The theoretical background of the social sciences in general and the approaches concerning drug issues in particular rest upon traditional dichotomies. Going back to Locke and Descartes, the opposition involved empiricism versus nativism (i.e., acquired or innate determinants of a person's cognizance and behaviour). Subsequently, these polarized views were renamed the nature-nurture debate, contrasting the role of biological and cultural factors. In different times, the emphasis on one at the expense of the other shifted like the swinging of a pendulum. Ideological and political interests are clearly involved in explanations referring to internal versus external causes. Whichever side is chosen in terms of these dichotomies, the result remains the same: the person and the environment are viewed as separate entities without considering their interwoven connections. Biological and cultural processes mutually constitute each other so that, as Cole put it, "the form of our nurturing is our nature" [39].

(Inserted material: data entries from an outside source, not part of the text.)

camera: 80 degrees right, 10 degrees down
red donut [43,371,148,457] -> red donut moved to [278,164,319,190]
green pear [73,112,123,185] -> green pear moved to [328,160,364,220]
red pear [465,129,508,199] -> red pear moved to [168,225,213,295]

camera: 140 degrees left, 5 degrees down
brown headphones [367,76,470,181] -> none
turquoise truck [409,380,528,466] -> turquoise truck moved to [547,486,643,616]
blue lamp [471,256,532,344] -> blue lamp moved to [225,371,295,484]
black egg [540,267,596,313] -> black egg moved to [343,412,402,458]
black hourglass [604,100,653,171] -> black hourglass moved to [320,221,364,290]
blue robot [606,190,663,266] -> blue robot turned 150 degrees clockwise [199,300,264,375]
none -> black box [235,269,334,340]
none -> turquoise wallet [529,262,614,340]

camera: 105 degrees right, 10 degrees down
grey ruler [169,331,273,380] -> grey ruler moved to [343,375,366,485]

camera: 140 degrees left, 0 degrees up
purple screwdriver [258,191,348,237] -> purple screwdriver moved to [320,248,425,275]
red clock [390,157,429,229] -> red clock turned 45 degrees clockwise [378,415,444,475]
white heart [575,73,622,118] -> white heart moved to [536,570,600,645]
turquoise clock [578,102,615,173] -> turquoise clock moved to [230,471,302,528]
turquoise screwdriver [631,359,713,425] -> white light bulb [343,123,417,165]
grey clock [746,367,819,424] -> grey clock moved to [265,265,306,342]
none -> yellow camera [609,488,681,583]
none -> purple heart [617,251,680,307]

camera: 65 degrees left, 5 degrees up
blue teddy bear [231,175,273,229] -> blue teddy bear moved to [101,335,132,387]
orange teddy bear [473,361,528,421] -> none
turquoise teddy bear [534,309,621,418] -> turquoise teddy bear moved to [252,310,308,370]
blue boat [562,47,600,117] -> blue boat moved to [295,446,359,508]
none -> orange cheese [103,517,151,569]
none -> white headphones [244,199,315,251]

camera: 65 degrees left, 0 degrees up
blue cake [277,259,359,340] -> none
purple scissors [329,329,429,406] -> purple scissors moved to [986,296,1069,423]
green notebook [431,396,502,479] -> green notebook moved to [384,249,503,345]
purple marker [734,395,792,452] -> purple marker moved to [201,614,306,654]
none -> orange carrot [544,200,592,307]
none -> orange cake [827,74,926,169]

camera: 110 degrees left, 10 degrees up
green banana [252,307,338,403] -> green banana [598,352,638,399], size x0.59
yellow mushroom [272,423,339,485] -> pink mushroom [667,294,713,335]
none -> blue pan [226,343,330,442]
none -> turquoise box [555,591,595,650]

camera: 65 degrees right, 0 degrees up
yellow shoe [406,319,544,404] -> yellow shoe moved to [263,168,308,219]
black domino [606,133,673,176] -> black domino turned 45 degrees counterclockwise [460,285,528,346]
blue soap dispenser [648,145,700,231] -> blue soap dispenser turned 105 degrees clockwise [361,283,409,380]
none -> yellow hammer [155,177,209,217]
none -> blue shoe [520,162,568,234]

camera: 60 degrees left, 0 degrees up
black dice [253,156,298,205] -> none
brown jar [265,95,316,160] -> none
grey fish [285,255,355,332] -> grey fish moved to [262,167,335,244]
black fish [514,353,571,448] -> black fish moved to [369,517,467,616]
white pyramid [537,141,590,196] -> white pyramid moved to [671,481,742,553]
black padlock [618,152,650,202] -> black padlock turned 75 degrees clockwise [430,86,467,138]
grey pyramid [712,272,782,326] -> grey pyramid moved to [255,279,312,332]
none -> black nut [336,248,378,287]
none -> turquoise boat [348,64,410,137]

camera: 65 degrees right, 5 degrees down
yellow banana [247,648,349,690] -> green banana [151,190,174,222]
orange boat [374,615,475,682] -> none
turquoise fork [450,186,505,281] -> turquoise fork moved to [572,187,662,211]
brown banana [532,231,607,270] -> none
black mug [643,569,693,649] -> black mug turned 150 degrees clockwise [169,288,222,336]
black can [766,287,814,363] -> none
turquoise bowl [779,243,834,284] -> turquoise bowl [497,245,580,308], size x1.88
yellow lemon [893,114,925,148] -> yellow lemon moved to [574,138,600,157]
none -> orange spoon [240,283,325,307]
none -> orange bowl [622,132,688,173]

The paradigm of separating the individual from the environment has been transposed to the terrain of toxicomania. The drug abuser, the addict, the deviant and the ill person are rarely considered as subjects embedded in their historical sociocultural contexts [40]. The internal defect model is a perfect example of this way of thinking. The origin of a person's problem is unilaterally located within the subject without any reference to his or her surroundings. It is of interest to note that the causal processes invoked are not exclusively biological. The abuser can also be found guilty because of his or her moral or psychological flaws owing to severe personality disorders, independent of any contextual factor [31]. Explanations other than the internal defect model have, however, advocated the role of the environment but left it largely unspecified or limited it to immediate external conditions, such as family constellations or peer influences. In order to grasp the complexities of the drug issues, a comprehensive framework is needed in which cultural, social, psychological and biological levels are taken into account.
1 The adverse effects became evident only after 1850 when the new technique of injection produced much stronger effects with accompanying signs of dependence.
2
The two terms are not synonymous. A disease is strictly a biological entity, that is, an alteration in structure or function of the organism. An illness is a reaction to a change in one's physical state bearing social, psychological and cultural connotations.